*** Opening of Source passage ***
I should have prefaced my recollections of this election conflict by saying that on our first arrival in Colchester we went, as was our wont, straight to the house of a Quaker family. Mrs. Marriage, a well-known member of the Society of Friends, received us with the utmost cordiality and self-possession. At her suggestion we began our campaign with a series of devotional meetings, gathering together chiefly women in groups, to ask of God that the approaching events might be over-ruled for good, and might open the eyes of our Government to the vital nature of the cause for which we were incurring so much obloquy. Among the women who helped us most bravely were Mrs. King and Mrs. Hampson; there were also many others.
*** Close of Source passage ***
*** Opening of Extracted material ***
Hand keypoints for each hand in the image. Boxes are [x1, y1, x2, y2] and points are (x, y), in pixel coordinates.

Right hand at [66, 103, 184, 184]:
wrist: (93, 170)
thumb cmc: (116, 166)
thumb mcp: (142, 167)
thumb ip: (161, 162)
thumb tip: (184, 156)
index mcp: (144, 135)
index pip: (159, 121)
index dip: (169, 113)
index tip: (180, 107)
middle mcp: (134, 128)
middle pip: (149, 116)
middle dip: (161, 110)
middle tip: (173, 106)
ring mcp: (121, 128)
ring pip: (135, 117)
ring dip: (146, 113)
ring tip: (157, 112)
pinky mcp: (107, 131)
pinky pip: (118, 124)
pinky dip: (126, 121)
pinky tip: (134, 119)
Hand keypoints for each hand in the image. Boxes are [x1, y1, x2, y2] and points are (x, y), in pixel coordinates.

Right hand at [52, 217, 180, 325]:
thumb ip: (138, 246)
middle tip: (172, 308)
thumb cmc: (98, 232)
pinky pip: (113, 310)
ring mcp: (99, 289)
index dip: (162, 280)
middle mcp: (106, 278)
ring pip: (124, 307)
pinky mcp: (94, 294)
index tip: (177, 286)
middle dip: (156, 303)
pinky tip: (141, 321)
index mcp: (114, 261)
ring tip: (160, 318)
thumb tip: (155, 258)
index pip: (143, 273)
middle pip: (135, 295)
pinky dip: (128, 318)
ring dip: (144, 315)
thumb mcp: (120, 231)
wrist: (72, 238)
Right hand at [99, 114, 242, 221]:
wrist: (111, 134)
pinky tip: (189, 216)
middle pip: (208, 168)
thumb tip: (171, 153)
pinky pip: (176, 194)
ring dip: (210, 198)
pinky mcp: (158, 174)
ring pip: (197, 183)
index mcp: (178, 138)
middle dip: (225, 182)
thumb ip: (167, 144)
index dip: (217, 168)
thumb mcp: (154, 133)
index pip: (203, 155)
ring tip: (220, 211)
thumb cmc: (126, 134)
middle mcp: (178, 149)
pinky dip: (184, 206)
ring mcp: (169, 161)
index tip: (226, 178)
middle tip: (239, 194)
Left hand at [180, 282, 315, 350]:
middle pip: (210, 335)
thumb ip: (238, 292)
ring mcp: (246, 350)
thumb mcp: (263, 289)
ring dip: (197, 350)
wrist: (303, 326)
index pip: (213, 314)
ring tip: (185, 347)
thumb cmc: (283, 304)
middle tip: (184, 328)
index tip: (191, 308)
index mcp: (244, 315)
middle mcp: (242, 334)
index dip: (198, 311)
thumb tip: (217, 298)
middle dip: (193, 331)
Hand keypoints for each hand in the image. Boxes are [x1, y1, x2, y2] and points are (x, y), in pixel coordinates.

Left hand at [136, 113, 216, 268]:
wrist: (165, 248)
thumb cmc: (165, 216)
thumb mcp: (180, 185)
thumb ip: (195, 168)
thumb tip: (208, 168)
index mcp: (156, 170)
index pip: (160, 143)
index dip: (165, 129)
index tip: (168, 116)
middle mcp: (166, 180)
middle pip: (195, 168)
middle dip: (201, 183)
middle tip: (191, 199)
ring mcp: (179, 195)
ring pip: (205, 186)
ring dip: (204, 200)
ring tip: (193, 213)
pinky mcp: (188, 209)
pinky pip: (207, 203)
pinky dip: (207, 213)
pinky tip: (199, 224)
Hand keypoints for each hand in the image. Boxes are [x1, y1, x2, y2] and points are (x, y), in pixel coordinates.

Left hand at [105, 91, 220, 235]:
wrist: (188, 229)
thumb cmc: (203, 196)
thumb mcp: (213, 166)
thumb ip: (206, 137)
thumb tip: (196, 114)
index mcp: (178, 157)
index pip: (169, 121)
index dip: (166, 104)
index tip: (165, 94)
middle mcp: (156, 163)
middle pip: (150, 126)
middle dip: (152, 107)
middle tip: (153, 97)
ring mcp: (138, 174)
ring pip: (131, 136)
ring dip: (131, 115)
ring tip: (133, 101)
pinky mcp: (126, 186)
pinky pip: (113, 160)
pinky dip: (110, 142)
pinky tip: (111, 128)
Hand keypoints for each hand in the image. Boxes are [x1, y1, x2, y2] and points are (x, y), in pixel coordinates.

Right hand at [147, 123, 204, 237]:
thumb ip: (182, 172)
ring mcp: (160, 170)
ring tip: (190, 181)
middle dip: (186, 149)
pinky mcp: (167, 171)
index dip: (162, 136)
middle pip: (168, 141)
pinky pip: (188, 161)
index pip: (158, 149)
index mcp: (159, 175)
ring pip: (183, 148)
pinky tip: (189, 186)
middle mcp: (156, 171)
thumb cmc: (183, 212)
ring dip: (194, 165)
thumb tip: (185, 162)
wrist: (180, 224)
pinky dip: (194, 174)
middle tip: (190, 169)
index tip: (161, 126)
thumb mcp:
*** Close of Extracted material ***
▸ **Aim of the task**
Return the part of the Colchester election passage from "I should have" to "also many others.", copied word for word. The listing is drawn from a separate source, unrelated to the Colchester election passage.

▸ **Expected answer**
I should have prefaced my recollections of this election conflict by saying that on our first arrival in Colchester we went, as was our wont, straight to the house of a Quaker family. Mrs. Marriage, a well-known member of the Society of Friends, received us with the utmost cordiality and self-possession. At her suggestion we began our campaign with a series of devotional meetings, gathering together chiefly women in groups, to ask of God that the approaching events might be over-ruled for good, and might open the eyes of our Government to the vital nature of the cause for which we were incurring so much obloquy. Among the women who helped us most bravely were Mrs. King and Mrs. Hampson; there were also many others.